■ Problem to solve:
Each word in the data below should be copied exactly; the images should not.

■ Entries provided:
►

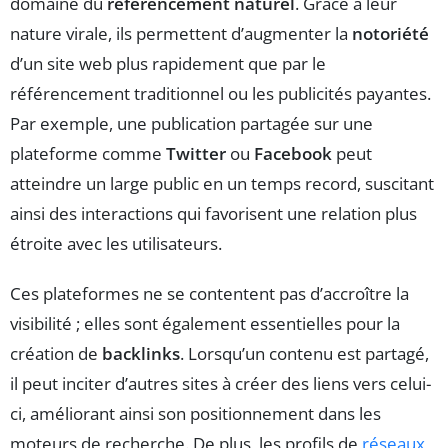
domaine du
référencement naturel
. Grâce à leur
nature virale, ils permettent d’augmenter la
notoriété
d’un site web plus rapidement que par le
référencement traditionnel ou les publicités payantes.
Par exemple, une publication partagée sur une
plateforme comme
Twitter
ou
Facebook
peut
atteindre un large public en un temps record, suscitant
ainsi des interactions qui favorisent une relation plus
étroite avec les utilisateurs.
Ces plateformes ne se contentent pas d’accroître la
visibilité ; elles sont également essentielles pour la
création de
backlinks
. Lorsqu’un contenu est partagé,
il peut inciter d’autres sites à créer des liens vers celui-
ci, améliorant ainsi son positionnement dans les
moteurs de recherche. De plus, les profils de
réseaux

◄

■ Reply:
domaine du
référencement naturel
. Grâce à leur
nature virale, ils permettent d’augmenter la
notoriété
d’un site web plus rapidement que par le
référencement traditionnel ou les publicités payantes.
Par exemple, une publication partagée sur une
plateforme comme
Twitter
ou
Facebook
peut
atteindre un large public en un temps record, suscitant
ainsi des interactions qui favorisent une relation plus
étroite avec les utilisateurs.
Ces plateformes ne se contentent pas d’accroître la
visibilité ; elles sont également essentielles pour la
création de
backlinks
. Lorsqu’un contenu est partagé,
il peut inciter d’autres sites à créer des liens vers celui-
ci, améliorant ainsi son positionnement dans les
moteurs de recherche. De plus, les profils de
réseaux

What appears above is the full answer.